- [Entries shown]:
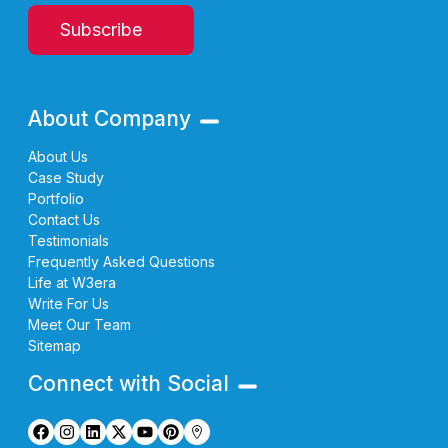
Subscribe
About Company
About Us
Case Study
Portfolio
Contact Us
Testimonials
Frequently Asked Questions
Life at W3era
Write For Us
Meet Our Team
Sitemap
Connect with Social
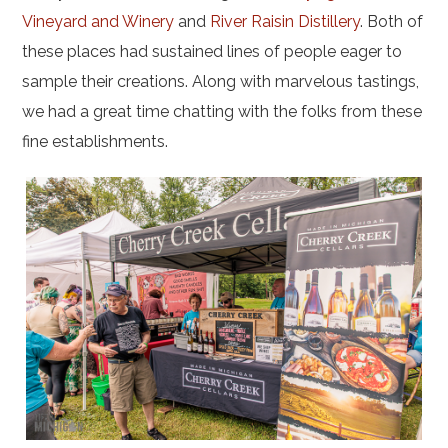
Vineyard and Winery
and
River Raisin Distillery
. Both of
these places had sustained lines of people eager to
sample their creations. Along with marvelous tastings,
we had a great time chatting with the folks from these
fine establishments.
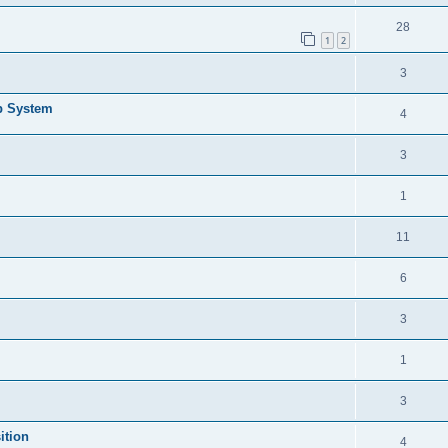
28
1
2
3
b System
4
3
1
11
6
3
1
3
ition
4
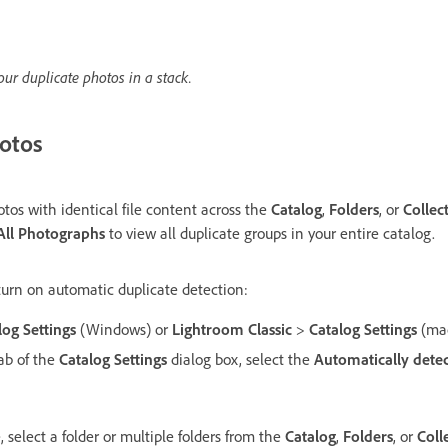
our duplicate photos in a stack.
otos
tos with identical file content across the
Catalog
,
Folders
, or
Collec
All Photographs
to view all duplicate groups in your entire catalog.
turn on automatic duplicate detection:
log Settings
(Windows) or
Lightroom Classic
>
Catalog Settings
(ma
ab of the
Catalog Settings
dialog box, select the
Automatically detect
 select a folder or multiple folders from the
Catalog
,
Folders
, or
Coll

- [What to produce]:
The answer should be a single number: the count of lines in the records that hold the string "these".

- [Expected answer]:
2